EU remain vote may still lead to interest rate cuts – MPC
Speaking to an audience at The London Business School, Gertjan Vlieghe, an external member of the Monetary Policy Committee said following a vote to remain, he wanted to see ‘convincing evidence’ of an improvement in the economic outlook, in line with previous forecasts.
“If such improvement is not apparent soon, this will reduce my confidence that inflation is likely to return to the target within an acceptable time horizon without additional monetary stimulus,” he said.
Vlieghe said the upcoming referendum made its usual tools for measuring growth ‘less informative than usual’ because households and companies tended to postpone spending until after major events such as this.
If the UK votes to remain, he expects the release of any pent-up desire to spend, which will boost economic growth.
UK Gross Domestic Product (GDP) growth has continued to slow from around 3% in 2014, to approximately 2% in 2015, to less than 2% in 2016 so far.

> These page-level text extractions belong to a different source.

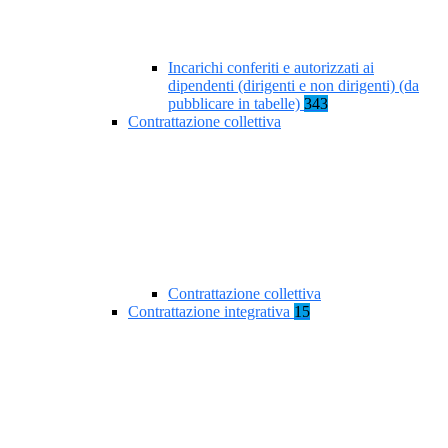
Incarichi conferiti e autorizzati ai
dipendenti (dirigenti e non dirigenti) (da
pubblicare in tabelle)
343
Contrattazione collettiva
Contrattazione collettiva
Contrattazione integrativa
15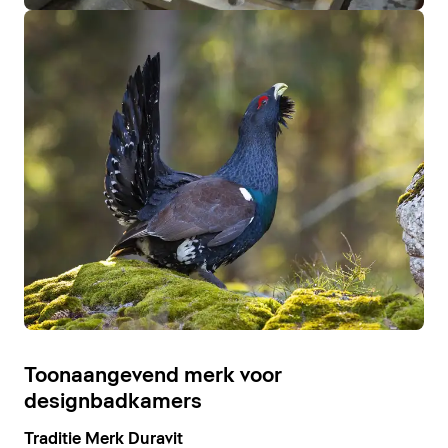
Toonaangevend merk voor
designbadkamers
Traditie Merk Duravit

Persistently disappointing global growth, government plans to reduce its deficit, weaker than expected productivity growth, and uncertainty about the upcoming referendum on the UK’s membership of the EU, are all factors creating a drag on GDP.
“The challenge for the Committee is that we do not know how much of the slowing in growth is due to the referendum, an effect which should be short-lived, and how much of it reflects a more fundamental loss of underlying momentum, which might be more persistent,” he added.
The rate of inflation, as measured by the Consumer Prices Index, fell from 0.5% in March to 0.3% in April – moving further away from the Bank of England’s target of 2%.